Paperwork Reduction Act: This rulemaking does not create any information collection requirements under the Paperwork Reduction Act of 1995 (44 U.S.C. 3501 et seq.). Notwithstanding any other provision of law, no person is required to respond to, nor shall a person be subject to a penalty for failure to comply with, a collection of information subject to the requirements of the Paperwork Reduction Act, unless that collection of information displays a currently valid OMB control number.

Congressional Review Act: Under the Congressional Review Act provisions of the Small Business Regulatory Enforcement Fairness Act of 1996 (5 U.S.C. 801 et seq.), prior to issuing any final rule, the USPTO will submit a report containing the final rule and other required information to the United States Senate, the United States House of Representatives, and the Comptroller General of the Government Accountability Office. However, this action is not a major rule as defined by 5 U.S.C. 804(2).

List of Subjects in 37 CFR Part 11

For the reasons set forth in the preamble, the United States Patent and Trademark Office proposes to amend 37 CFR Part 11 as follows:

PART 11—REPRESENTATION OF OTHERS BEFORE THE UNITED STATES PATENT AND TRADEMARK OFFICE

1. The authority citation for 37 CFR Part 11 continues to read as follows:

Authority: 5 U.S.C. 500, 15 U.S.C. 1123, 35 U.S.C. 2(b)(2), 32, 41.

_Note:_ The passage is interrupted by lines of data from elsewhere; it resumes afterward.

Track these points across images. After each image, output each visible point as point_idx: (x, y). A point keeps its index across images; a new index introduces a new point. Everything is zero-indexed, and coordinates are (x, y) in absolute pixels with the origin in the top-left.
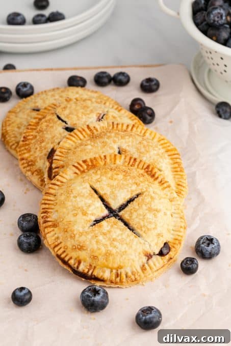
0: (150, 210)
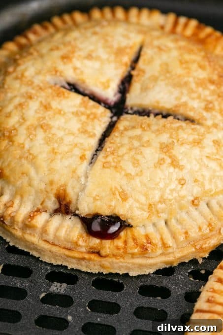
0: (166, 148)
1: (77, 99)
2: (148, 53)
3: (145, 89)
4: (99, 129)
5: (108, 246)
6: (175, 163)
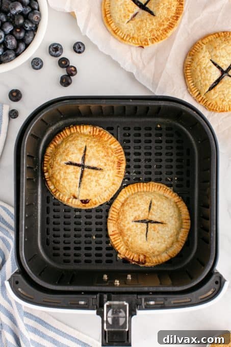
1: (72, 167)
2: (88, 148)
3: (89, 161)
4: (79, 175)
5: (87, 205)
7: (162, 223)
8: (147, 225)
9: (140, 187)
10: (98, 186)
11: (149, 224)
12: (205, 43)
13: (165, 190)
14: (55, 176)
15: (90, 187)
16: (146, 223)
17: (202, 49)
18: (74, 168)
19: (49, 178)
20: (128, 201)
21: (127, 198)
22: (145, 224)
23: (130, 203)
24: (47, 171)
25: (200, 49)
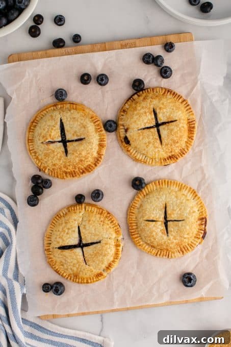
6: (147, 146)
7: (166, 208)
8: (170, 221)
9: (134, 232)
10: (145, 145)
11: (168, 219)
12: (87, 210)
13: (134, 208)
14: (138, 105)
15: (143, 139)
16: (167, 222)
17: (80, 212)
18: (152, 119)
19: (134, 100)
20: (149, 242)
21: (146, 243)
22: (169, 223)
23: (150, 240)
24: (139, 96)
25: (78, 211)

2. Section 11.22 is amended to add paragraph (f)(3) as follows:

* * * * *

(f) Request for information and evidence by OED Director.

* * * * *

(3) The OED Director shall request information and evidence from the practitioner prior to convening a panel of the Committee on Discipline under § 11.32.

* * * * *

3. Section 11.34 is amended to add paragraph (d) as follows:

Complaint.
* * * * *

(d) Time for filing a complaint. A complaint shall be filed not later than the earlier of either ten years after the date on which the misconduct forming the basis for the proceeding occurred, or one year after the date on which the misconduct forming the basis for the proceeding is made known to an officer or employee of the Office. The date on which the misconduct forming the basis for the proceeding is made known to an officer or employee of the Office is:

(1) with respect to complaints under § 11.24, the date on which the OED Director receives a certified copy of the record or order regarding the practitioner being publicly censured, publicly reprimanded, subjected to probation, disbarred, suspended, or disciplinarily disqualified;

(2) with respect to complaints under § 11.25, the date on which the OED Director receives a certified copy of the record, docket entry, or judgment demonstrating that the practitioner has been convicted of a serious crime; and

(3) with respect to complaints under § 11.32, the date on which the OED Director receives from the practitioner, who is the subject of an investigation commenced under section § 11.22(a), a complete, written response to a request for information and evidence issued pursuant to § 11.22(f)(1)(ii).

Dated: December 30, 2011.

David J. Kappos,

Under Secretary of Commerce for Intellectual Property and Director of the United States Patent and Trademark Office.